----- TRECHO CITADO

Cultura

O QUE ESTAMOS COMPRANDO QUANDO SEGUIMOS INFLUENCERS? p VALERIE SOLEIL

Valerie Soleil é colunista do BahiaJá em comportamento, comunicação e moda. Estuda na UNIFACS.
Valerie Soleil , Salvador | 02/06/2025 às 15:32
Efeito acumulador
Foto: Ohra Grece
Você já se pegou comprando algo que não precisava, mas sentiu que precisava? Mais um perfume, mais uma calça jeans parecida com as outras cinco que já tem no armário. E depois, talvez, o arrependimento: “Por que comprei isso mesmo?”. Recentemente, assisti a um vídeo da criadora de conteúdo Júlia Leivas chamado “5 coisas que influencers fizeram você acreditar que são normais (e não são)”, e fiquei particularmente impactada com a discussão sobre o vício em perfumes, um exemplo aparentemente inofensivo, mas que simboliza um problema maior e mais profundo: a indústria da autoimagem e o consumo como anestesia emocional.

O novo normal, alimentado pelas redes sociais, não é mais só consumir é acumular. Ter uma coleção de 15 perfumes virou símbolo de sofisticação e autoestima elevada. Mas será mesmo? O que há por trás disso pode ser o oposto: um ciclo silencioso de comparação, ansiedade e um senso de inadequação constante, enquanto isso o perfume deixou de ser um gesto íntimo de autocuidado para se tornar um troféu de validação externa.

E aí mora o perigo.

A psicologia do consumo explica que somos influenciados o tempo todo por modelos de comportamento e a internet amplificou isso em escala industrial. Quando seguimos alguém carismático, bonito, com “vida perfeita”, passamos a projetar neles aquilo que sentimos que nos falta, Influencers muitas vezes não têm a intenção de causar danos, mas se tornam, mesmo que inconscientemente, vetores de padrões inatingíveis. O resultado? Uma epidemia de frustração silenciosa, muitas vezes misturada com dívida no cartão de crédito, baixa autoestima e sensação de fracasso pessoal.

----------

Extraia da coluna sobre influencers e consumo o trecho entre "O novo normal, alimentado" e "mora o perigo.", incluindo ambos, sem nenhuma alteração.

----- DADOS EXIBIDOS

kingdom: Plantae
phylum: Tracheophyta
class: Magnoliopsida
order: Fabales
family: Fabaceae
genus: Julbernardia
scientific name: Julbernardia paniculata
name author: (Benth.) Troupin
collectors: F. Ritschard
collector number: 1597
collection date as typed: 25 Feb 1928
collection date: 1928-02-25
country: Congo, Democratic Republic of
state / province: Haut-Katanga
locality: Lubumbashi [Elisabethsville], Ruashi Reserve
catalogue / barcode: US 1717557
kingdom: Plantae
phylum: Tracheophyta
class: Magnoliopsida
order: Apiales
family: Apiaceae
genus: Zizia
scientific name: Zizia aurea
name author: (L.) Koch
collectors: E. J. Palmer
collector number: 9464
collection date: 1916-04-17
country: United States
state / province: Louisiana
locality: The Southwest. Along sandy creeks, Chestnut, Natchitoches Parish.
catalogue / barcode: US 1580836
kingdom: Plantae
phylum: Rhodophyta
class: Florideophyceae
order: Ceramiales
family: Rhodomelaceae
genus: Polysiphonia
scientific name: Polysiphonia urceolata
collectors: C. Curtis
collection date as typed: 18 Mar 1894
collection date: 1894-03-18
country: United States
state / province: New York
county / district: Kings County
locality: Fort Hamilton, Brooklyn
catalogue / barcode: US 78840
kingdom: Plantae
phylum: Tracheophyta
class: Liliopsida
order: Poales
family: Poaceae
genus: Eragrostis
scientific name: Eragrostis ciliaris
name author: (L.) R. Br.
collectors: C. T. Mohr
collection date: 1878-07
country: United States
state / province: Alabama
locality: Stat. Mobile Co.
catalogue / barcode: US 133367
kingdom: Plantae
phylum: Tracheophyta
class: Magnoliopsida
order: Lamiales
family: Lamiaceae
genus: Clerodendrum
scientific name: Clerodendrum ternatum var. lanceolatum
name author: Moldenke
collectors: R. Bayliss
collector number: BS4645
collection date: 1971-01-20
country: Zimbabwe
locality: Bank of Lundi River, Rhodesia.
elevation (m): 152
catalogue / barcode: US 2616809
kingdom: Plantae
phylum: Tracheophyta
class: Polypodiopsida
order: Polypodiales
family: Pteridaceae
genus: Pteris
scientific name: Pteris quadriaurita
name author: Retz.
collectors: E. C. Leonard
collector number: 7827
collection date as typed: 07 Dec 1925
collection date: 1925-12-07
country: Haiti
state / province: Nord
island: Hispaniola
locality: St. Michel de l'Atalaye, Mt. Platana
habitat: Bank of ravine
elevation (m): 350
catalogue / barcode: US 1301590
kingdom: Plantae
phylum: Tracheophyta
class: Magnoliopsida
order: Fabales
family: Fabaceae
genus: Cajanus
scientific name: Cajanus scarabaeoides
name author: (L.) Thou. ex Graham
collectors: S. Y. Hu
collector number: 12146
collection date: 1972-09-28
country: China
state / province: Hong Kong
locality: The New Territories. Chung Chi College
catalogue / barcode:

----------

§ RESPOSTA
O novo normal, alimentado pelas redes sociais, não é mais só consumir é acumular. Ter uma coleção de 15 perfumes virou símbolo de sofisticação e autoestima elevada. Mas será mesmo? O que há por trás disso pode ser o oposto: um ciclo silencioso de comparação, ansiedade e um senso de inadequação constante, enquanto isso o perfume deixou de ser um gesto íntimo de autocuidado para se tornar um troféu de validação externa.

E aí mora o perigo.